6話

 カフェから駅へと向かう加波子と健。ゆっくり歩く2人。健は加波子に何も聞かなかった。なぜ作り笑いをするのか、本心はどこにあるのか。


 駅に着く。連絡先の交換をした。


「さっきはごめん。」

「いえ、私のほうこそ。不快な思いをさせてしまって、すみませんでした。」

「またコーヒーを飲む誘いの返事はもらってない。ラインする。」

「はい…。」


 健はちゃんと覚えていた。加波子に返事を考える時間を与えなかった。


 加波子は軽く頭を下げ駅に入る。改札を通る。ホームに向かう。その後ろ姿を健はずっと見ていた。加波子が見えなくなるまでずっと。それを加波子は知るはずもない。


 電車内、駅、帰り道。加波子はずっと、その日1日のことを振り返り考えていた。今日一体何があり、何を思ったのか。加波子にとっては刺激の強すぎる1日だった。


 アパートに着く。いつも通り郵便ポストを見る。同じ手紙が2通入っていた。なぜ同じ手紙が届いたのか、不思議に思う加波子。


 見てみると、自分の字で『蓮美 亮』と書かれた手紙だった。加波子はハッとする。それまで考えていたことが全てふっ飛ぶ。加波子は部屋へと急ぐ。


 手紙が返ってきたのだ。亮への宛てた手紙が。刑務所の一覧を見る。返ってきた手紙の場所に線を引く。


「ここと、ここには…いない…。」


 加波子は逸る気持ちで一杯だったが、我慢せざるをえなかった。目を閉じ深いため息をする。その後、化粧を落といている間。


「私今日、何してたんだろ…。」


 鏡に映る、浮かない顔の自分を見る。首元のネックレスも。その2通の手紙をベッドのサイドテーブルに置き眠る。明日という日を待って。

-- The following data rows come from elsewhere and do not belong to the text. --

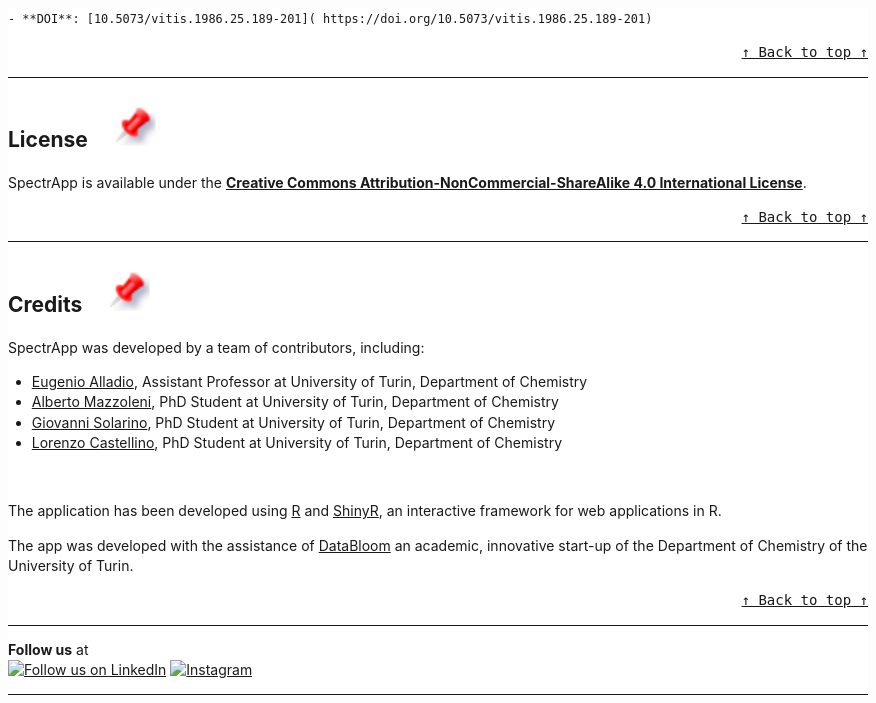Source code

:     - **DOI**: [10.5073/vitis.1986.25.189-201]( https://doi.org/10.5073/vitis.1986.25.189-201)  

<div align="right"><kbd><a href="#table-of-contents">↑ Back to top ↑</a></kbd></div>

---

## License[![](docs/images/pin.svg)](#license)

SpectrApp is available under the **[Creative Commons Attribution-NonCommercial-ShareAlike 4.0 International License](./docs/LICENSE.txt)**.

<div align="right"><kbd><a href="#table-of-contents">↑ Back to top ↑</a></kbd></div>

---


## Credits[![](docs/images/pin.svg)](#credits)

SpectrApp was developed by a team of contributors, including:
- [Eugenio Alladio](https://www.chimica.unito.it/do/docenti.pl/Show?_id=ealladio#tab-profilo), Assistant Professor at University of Turin, Department of Chemistry
- [Alberto Mazzoleni](https://dott-scm.campusnet.unito.it/do/studenti.pl/Show?_id=954292#profilo), PhD Student at University of Turin, Department of Chemistry
- [Giovanni Solarino](https://dott-scm.campusnet.unito.it/do/studenti.pl/Show?_id=982868#profilo), PhD Student at University of Turin, Department of Chemistry
- [Lorenzo Castellino](https://dott-scm.campusnet.unito.it/do/studenti.pl/Show?_id=826363#profilo), PhD Student at University of Turin, Department of Chemistry

<br />

The application has been developed using [R](https://www.r-project.org/) and [ShinyR](https://shiny.posit.co/), an interactive framework for web applications in R.

The app was developed with the assistance of [DataBloom](https://www.databloom.it/) an academic, innovative start-up of the Department of Chemistry of the University of Turin.

<div align="right"><kbd><a href="#table-of-contents">↑ Back to top ↑</a></kbd></div>

---

**Follow us** at<br />
[![Follow us on LinkedIn](https://img.shields.io/badge/LinkedIn-DataBloom-blue?style=flat&logo=linkedin&logoColor=b0c0c0&labelColor=363D44)](https://it.linkedin.com/company/databloomsrl)
[![Instagram](https://img.shields.io/badge/Instagram-DataBloom-blue?logo=instagram)](https://www.instagram.com/databloom/)


---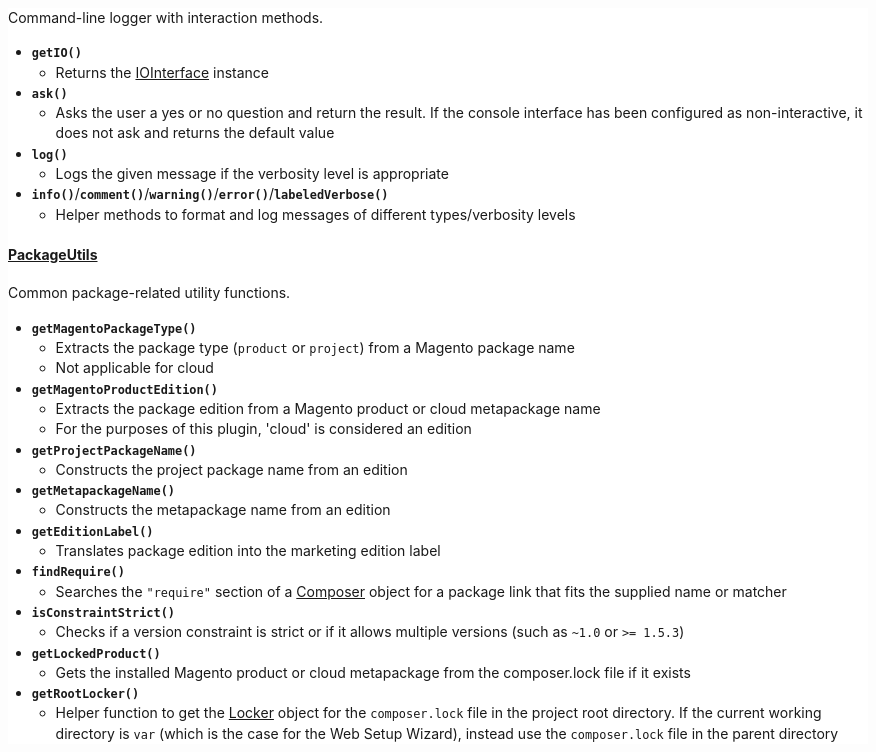 Command-line logger with interaction methods.
   
 - **`getIO()`**
   - Returns the [IOInterface](https://getcomposer.org/apidoc/master/Composer/IO/IOInterface.html) instance
 - **`ask()`**
   - Asks the user a yes or no question and return the result. If the console interface has been configured as non-interactive, it does not ask and returns the default value
 - **`log()`**
   - Logs the given message if the verbosity level is appropriate
 - **`info()`**/**`comment()`**/**`warning()`**/**`error()`**/**`labeledVerbose()`**
   - Helper methods to format and log messages of different types/verbosity levels
 
#### [**PackageUtils**](../src/Magento/ComposerRootUpdatePlugin/Utils/PackageUtils.php)
   
Common package-related utility functions.
   
 - **`getMagentoPackageType()`**
   - Extracts the package type (`product` or `project`) from a Magento package name
   - Not applicable for cloud
 - **`getMagentoProductEdition()`**
   - Extracts the package edition from a Magento product or cloud metapackage name
   - For the purposes of this plugin, 'cloud' is considered an edition
 - **`getProjectPackageName()`**
   - Constructs the project package name from an edition
 - **`getMetapackageName()`**
   - Constructs the metapackage name from an edition
 - **`getEditionLabel()`**
   - Translates package edition into the marketing edition label
 - **`findRequire()`**
   - Searches the `"require"` section of a [Composer](https://getcomposer.org/apidoc/master/Composer/Composer.html) object for a package link that fits the supplied name or matcher
 - **`isConstraintStrict()`**
   - Checks if a version constraint is strict or if it allows multiple versions (such as `~1.0` or `>= 1.5.3`)
 - **`getLockedProduct()`**
   - Gets the installed Magento product or cloud metapackage from the composer.lock file if it exists
 - **`getRootLocker()`**
   - Helper function to get the [Locker](https://getcomposer.org/apidoc/master/Composer/Package/Locker.html) object for the `composer.lock` file in the project root directory. If the current working directory is `var` (which is the case for the Web Setup Wizard), instead use the `composer.lock` file in the parent directory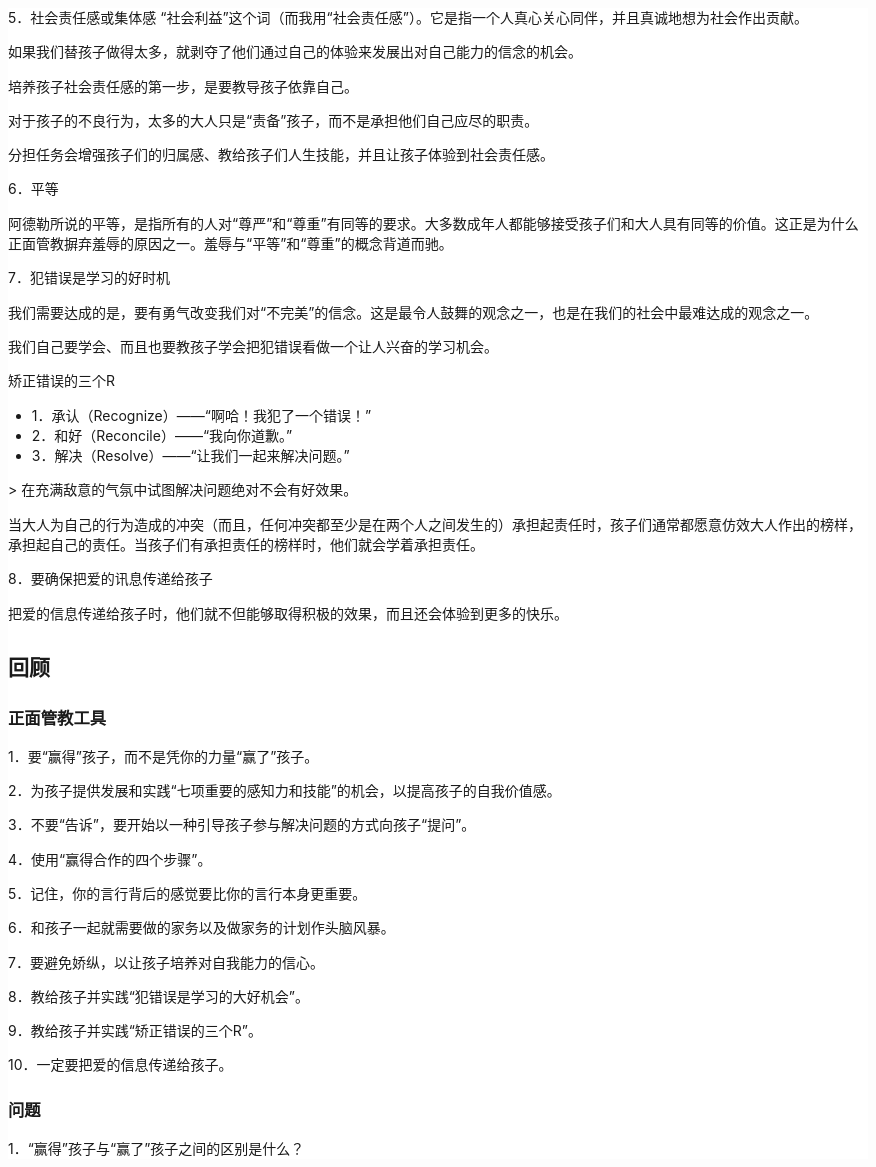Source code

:5．社会责任感或集体感 “社会利益”这个词（而我用“社会责任感”）。它是指一个人真心关心同伴，并且真诚地想为社会作出贡献。

如果我们替孩子做得太多，就剥夺了他们通过自己的体验来发展出对自己能力的信念的机会。

培养孩子社会责任感的第一步，是要教导孩子依靠自己。

对于孩子的不良行为，太多的大人只是“责备”孩子，而不是承担他们自己应尽的职责。

分担任务会增强孩子们的归属感、教给孩子们人生技能，并且让孩子体验到社会责任感。

6．平等

阿德勒所说的平等，是指所有的人对“尊严”和“尊重”有同等的要求。大多数成年人都能够接受孩子们和大人具有同等的价值。这正是为什么正面管教摒弃羞辱的原因之一。羞辱与“平等”和“尊重”的概念背道而驰。

7．犯错误是学习的好时机

我们需要达成的是，要有勇气改变我们对“不完美”的信念。这是最令人鼓舞的观念之一，也是在我们的社会中最难达成的观念之一。

我们自己要学会、而且也要教孩子学会把犯错误看做一个让人兴奋的学习机会。

矫正错误的三个R


* 1．承认（Recognize）——“啊哈！我犯了一个错误！”
* 2．和好（Reconcile）——“我向你道歉。”
* 3．解决（Resolve）——“让我们一起来解决问题。”

&gt; 在充满敌意的气氛中试图解决问题绝对不会有好效果。

当大人为自己的行为造成的冲突（而且，任何冲突都至少是在两个人之间发生的）承担起责任时，孩子们通常都愿意仿效大人作出的榜样，承担起自己的责任。当孩子们有承担责任的榜样时，他们就会学着承担责任。

8．要确保把爱的讯息传递给孩子

把爱的信息传递给孩子时，他们就不但能够取得积极的效果，而且还会体验到更多的快乐。


## 回顾

### 正面管教工具

1．要“赢得”孩子，而不是凭你的力量“赢了”孩子。

2．为孩子提供发展和实践“七项重要的感知力和技能”的机会，以提高孩子的自我价值感。

3．不要“告诉”，要开始以一种引导孩子参与解决问题的方式向孩子“提问”。

4．使用“赢得合作的四个步骤”。

5．记住，你的言行背后的感觉要比你的言行本身更重要。

6．和孩子一起就需要做的家务以及做家务的计划作头脑风暴。

7．要避免娇纵，以让孩子培养对自我能力的信心。

8．教给孩子并实践“犯错误是学习的大好机会”。

9．教给孩子并实践“矫正错误的三个R”。

10．一定要把爱的信息传递给孩子。

### 问题

1．“赢得”孩子与“赢了”孩子之间的区别是什么？
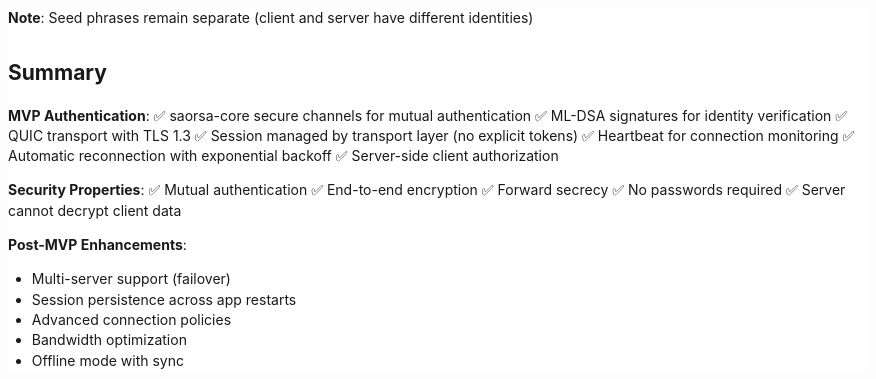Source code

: **Note**: Seed phrases remain separate (client and server have different identities)

## Summary

**MVP Authentication**:
✅ saorsa-core secure channels for mutual authentication
✅ ML-DSA signatures for identity verification
✅ QUIC transport with TLS 1.3
✅ Session managed by transport layer (no explicit tokens)
✅ Heartbeat for connection monitoring
✅ Automatic reconnection with exponential backoff
✅ Server-side client authorization

**Security Properties**:
✅ Mutual authentication
✅ End-to-end encryption
✅ Forward secrecy
✅ No passwords required
✅ Server cannot decrypt client data

**Post-MVP Enhancements**:
- Multi-server support (failover)
- Session persistence across app restarts
- Advanced connection policies
- Bandwidth optimization
- Offline mode with sync

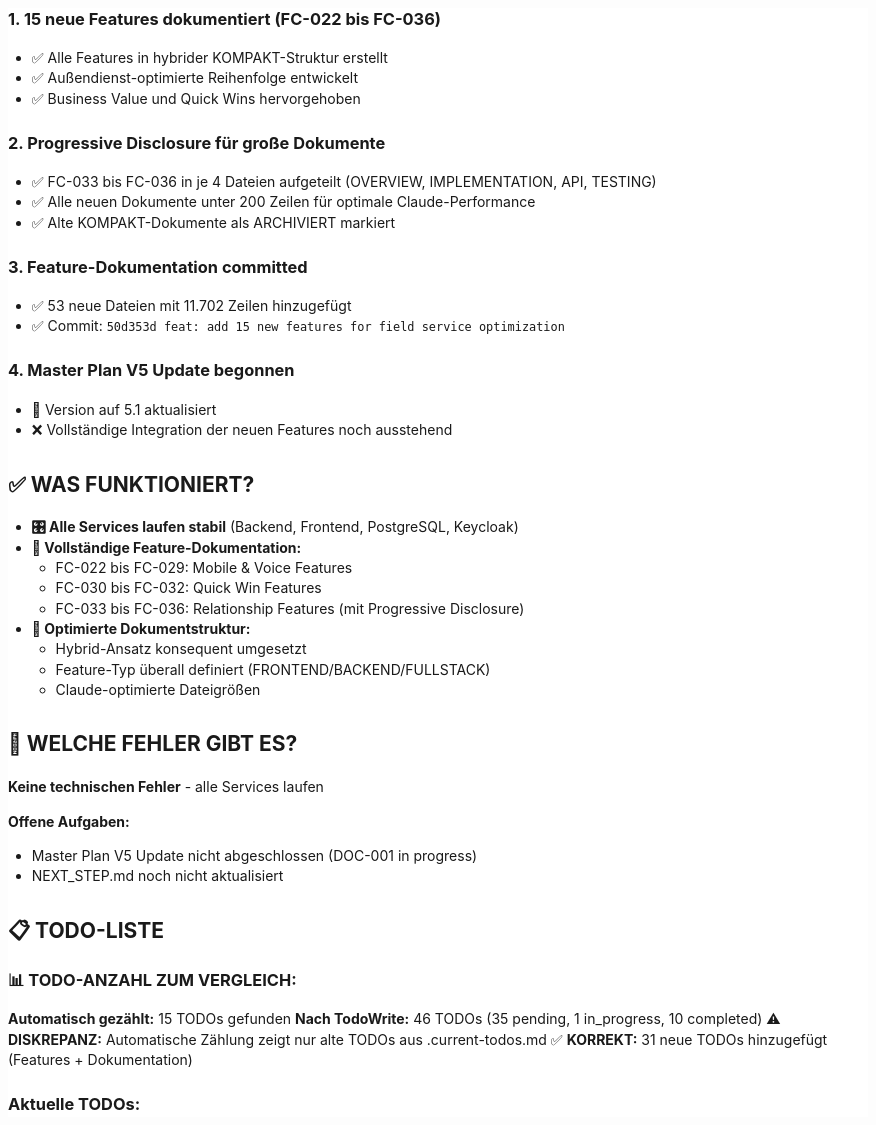 ### 1. **15 neue Features dokumentiert (FC-022 bis FC-036)**
- ✅ Alle Features in hybrider KOMPAKT-Struktur erstellt
- ✅ Außendienst-optimierte Reihenfolge entwickelt
- ✅ Business Value und Quick Wins hervorgehoben

### 2. **Progressive Disclosure für große Dokumente**
- ✅ FC-033 bis FC-036 in je 4 Dateien aufgeteilt (OVERVIEW, IMPLEMENTATION, API, TESTING)
- ✅ Alle neuen Dokumente unter 200 Zeilen für optimale Claude-Performance
- ✅ Alte KOMPAKT-Dokumente als ARCHIVIERT markiert

### 3. **Feature-Dokumentation committed**
- ✅ 53 neue Dateien mit 11.702 Zeilen hinzugefügt
- ✅ Commit: `50d353d feat: add 15 new features for field service optimization`

### 4. **Master Plan V5 Update begonnen**
- 🔄 Version auf 5.1 aktualisiert
- ❌ Vollständige Integration der neuen Features noch ausstehend

## ✅ WAS FUNKTIONIERT?

- **🎛️ Alle Services laufen stabil** (Backend, Frontend, PostgreSQL, Keycloak)
- **📁 Vollständige Feature-Dokumentation:**
  - FC-022 bis FC-029: Mobile & Voice Features
  - FC-030 bis FC-032: Quick Win Features  
  - FC-033 bis FC-036: Relationship Features (mit Progressive Disclosure)
- **🎯 Optimierte Dokumentstruktur:**
  - Hybrid-Ansatz konsequent umgesetzt
  - Feature-Typ überall definiert (FRONTEND/BACKEND/FULLSTACK)
  - Claude-optimierte Dateigrößen

## 🚨 WELCHE FEHLER GIBT ES?

**Keine technischen Fehler** - alle Services laufen

**Offene Aufgaben:**
- Master Plan V5 Update nicht abgeschlossen (DOC-001 in progress)
- NEXT_STEP.md noch nicht aktualisiert

## 📋 TODO-LISTE

### 📊 TODO-ANZAHL ZUM VERGLEICH:
**Automatisch gezählt:** 15 TODOs gefunden
**Nach TodoWrite:** 46 TODOs (35 pending, 1 in_progress, 10 completed)
⚠️ **DISKREPANZ:** Automatische Zählung zeigt nur alte TODOs aus .current-todos.md
✅ **KORREKT:** 31 neue TODOs hinzugefügt (Features + Dokumentation)


### Aktuelle TODOs:
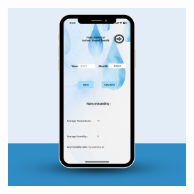 <img src="https://github.com/yossefosama/climate-monitoring-system/blob/8ad78c10f9d7a84fdddf85868bda94187cf2b793/Images/App%20GUI%201.png" alt="Prototype 1" height = "178" width = "250" align = "left">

 そして明日という日、翌日。仕事終わり。加波子は友江と居酒屋・古都へ来ていた。


「かんぱーい!暑い日の仕事後のビールは格別だわー。で、昨日どうしたの?あの後。」

「昨日?あの後?」

「健さん…だっけ?二次会来ないで2人で消えたじゃない。どうしたのよ??」

「あ、その話ですか。駅まで送ってくれただけですよ。途中でコーヒー飲みましたけど。それだけです。」

「連絡先は?教えたのよね?」

「はい。一応。でも何もありませんよ。私からも何もしてないですし。」


 ジンジャエールを飲む加波子。友江はニヤニヤしている。


「何ですか?先輩…気持ち悪い…。」

「試してるのよ、カナを。泳がせてるの。」

「試す?」

「そう。自分に会いたくて会いたくて仕方なくなるカナを待ってるのよ。駆け引きよ、駆け引き。」

「駆け引き?何ですかそれ、めんどくさい。会いたければ会えばいいじゃないですか。」

「恋愛には時には駆け引きが必要なの!カナはこれから勉強しなさい!」


 自分の話題が嫌になった加波子は友江に振る。


「昨日といえば。何なんですか?あれ。私見てましたよ、先輩のこと。暇だったんで。」

「何って何よ。」

「先輩、まるで仕切り屋さんでした。料理が来たらきれいに分けてみんなに配って。空いたお皿とグラス集めてまとめて。シーンてなったら先輩が話し始めて。私、合コン行くの初めてでしたけど、そういうまとめ役って必要なんですか?先輩の目的って何ですか、いい男を見つけることですよね?まとめ役をしに合コンに行ってる訳じゃないはずです。」


 加波子は言いたいことを勢いよく言う。一息入れて今度はゆっくり話し出す。


「自分に正直になったらどうですか?正直になりたくてもなれない時だってあるのに…もったいないです。たまには肩の力抜いて、パンパンになった空気、少し抜いたらどうですか?…って聞いてます?先輩!」


 加波子が友江を見ると、友江は涙ぐんでいた。驚く加波子。そして反省する。


「すみません、言い過ぎました。ごめんなさい。」


 友江は怒ってなどいなかった。


「あんたの言う通りかもしれない…。自分の気持ち、忘れてた…。そうよ、私はいい男を見つけたいの!」


 友江は加波子に近づき肩を組む。


「決めた。私生まれ変わったら男に生まれてあんたを嫁にする。」

「えーーー。」

「何よ、嫌なの??」

「いーえ。光栄です。」

「よし!昨日のお礼!今日は私のおごり!」


 2人は笑う。いつもの古都で、いつものように。


 加波子は友江がうらやましかった。なぜなら友江は自由だからだ。


 自由ではない場所から届く、いや、返ってくる手紙を待つ加波子。毎日届く。その度、一覧の紙を見てその場所に線を引く。残る場所が少しずつ減っていく。手紙が重なっていく。


 そんな夜が続いた。月と星を胸に。